[Data below Boundary: Start]
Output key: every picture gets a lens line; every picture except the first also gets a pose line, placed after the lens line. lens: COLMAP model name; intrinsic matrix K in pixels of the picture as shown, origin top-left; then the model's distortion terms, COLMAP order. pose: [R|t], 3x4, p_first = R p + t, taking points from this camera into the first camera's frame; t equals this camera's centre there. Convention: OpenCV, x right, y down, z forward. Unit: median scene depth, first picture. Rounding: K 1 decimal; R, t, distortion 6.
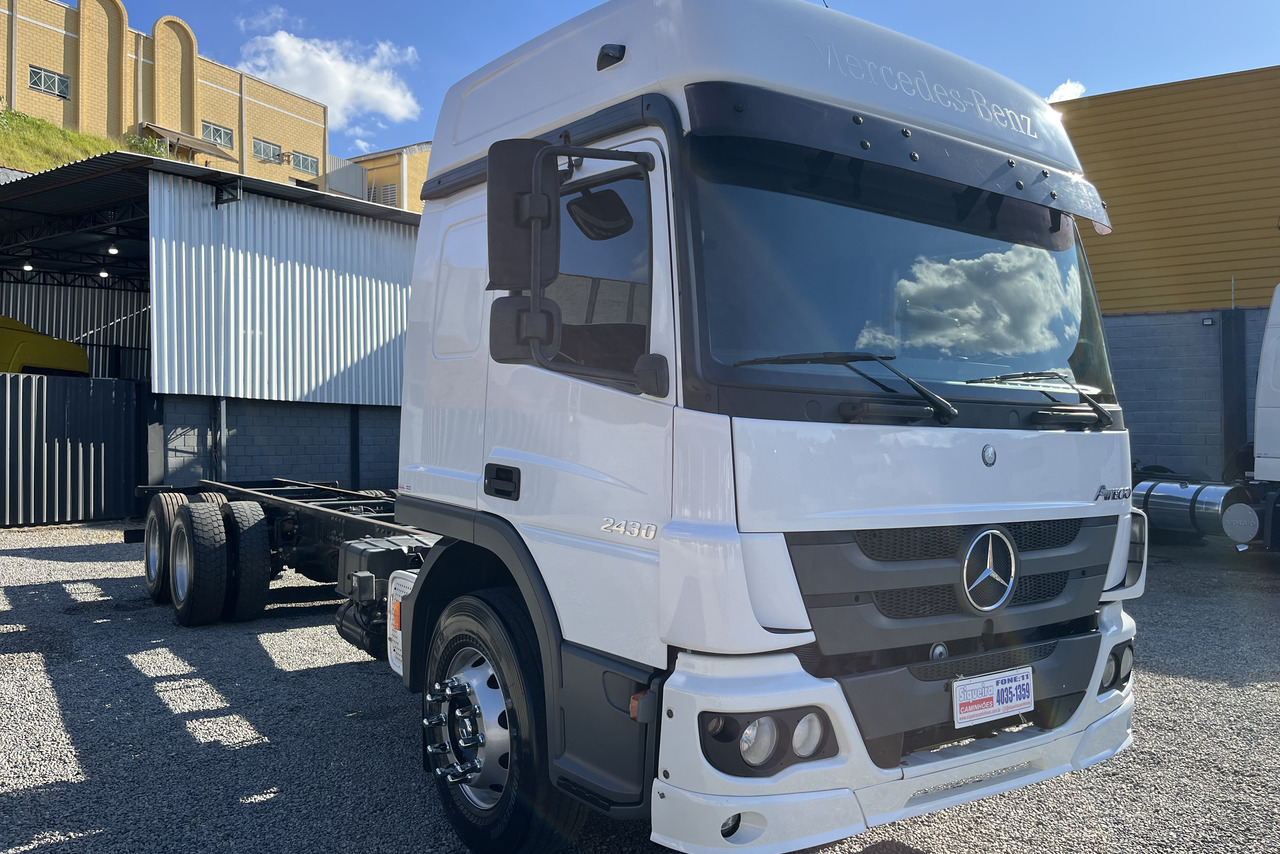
lens RADIAL K [[981.6, 0, 633.9], [0, 981.6, 431.6], [0, 0, 1]] dist [0.037325, -0.040020]
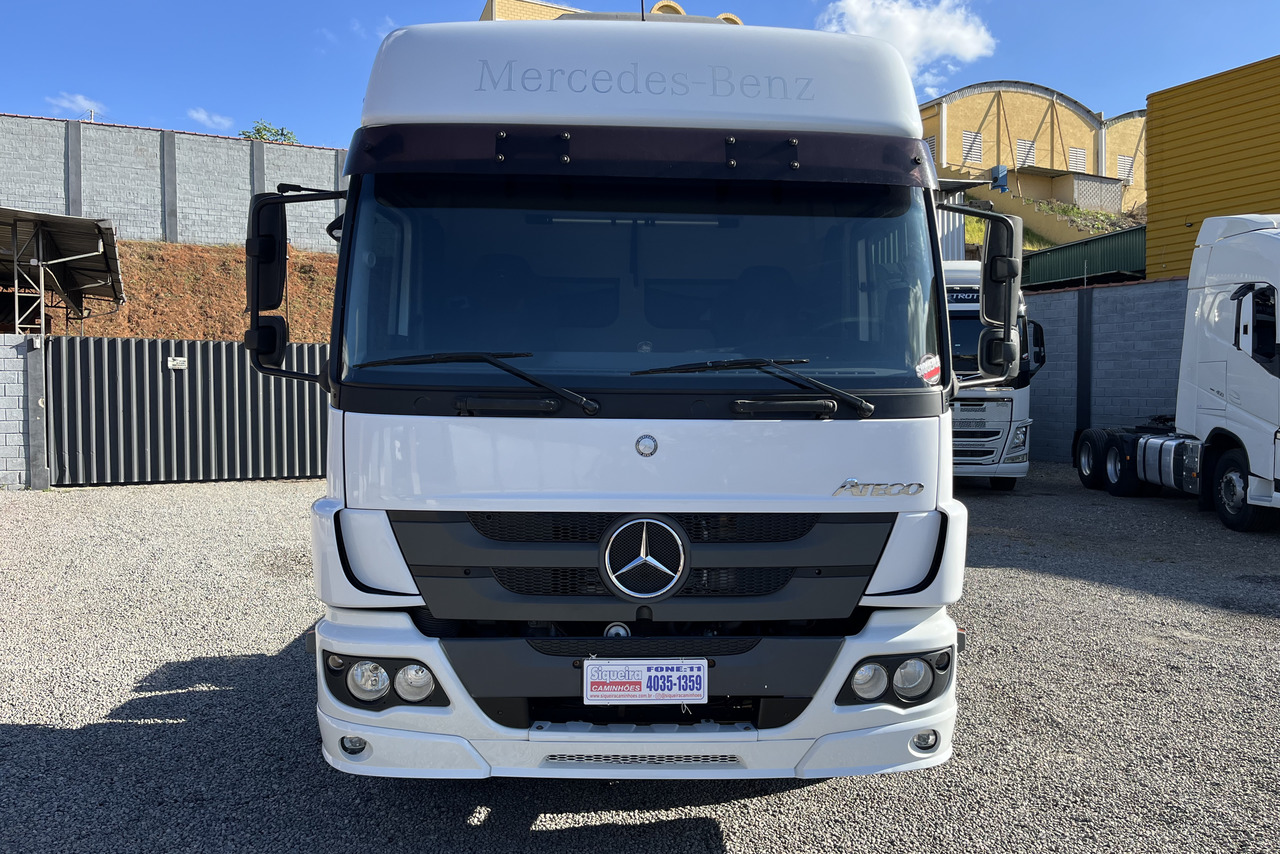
lens RADIAL K [[981.6, 0, 633.9], [0, 981.6, 431.6], [0, 0, 1]] dist [0.037325, -0.040020]
pose [[0.843243, 0.017036, -0.537262, 0.926112], [0.008457, 0.998953, 0.044949, -0.036710], [0.537466, -0.042446, 0.842217, 0.154362]]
[Data below Boundary: End]
All text in the material above must be written out exactly; the images are to be skipped.

Output key: every picture gets a lens line; every picture except the first also gets a pose line, placed after the lens line. lens: COLMAP model name; intrinsic matrix K in pixels of the picture as shown, origin top-left; then the model's distortion terms, COLMAP order. pose: [R|t], 3x4, p_first = R p + t, taking points from this camera into the first camera's frame; t equals this camera's centre there. Convention: OpenCV, x right, y down, z forward. Unit: median scene depth, first picture. Rounding: K 1 decimal; R, t, distortion 6.
lens RADIAL K [[981.6, 0, 633.9], [0, 981.6, 431.6], [0, 0, 1]] dist [0.037325, -0.040020]
lens RADIAL K [[981.6, 0, 633.9], [0, 981.6, 431.6], [0, 0, 1]] dist [0.037325, -0.040020]
pose [[0.843243, 0.017036, -0.537262, 0.926112], [0.008457, 0.998953, 0.044949, -0.036710], [0.537466, -0.042446, 0.842217, 0.154362]]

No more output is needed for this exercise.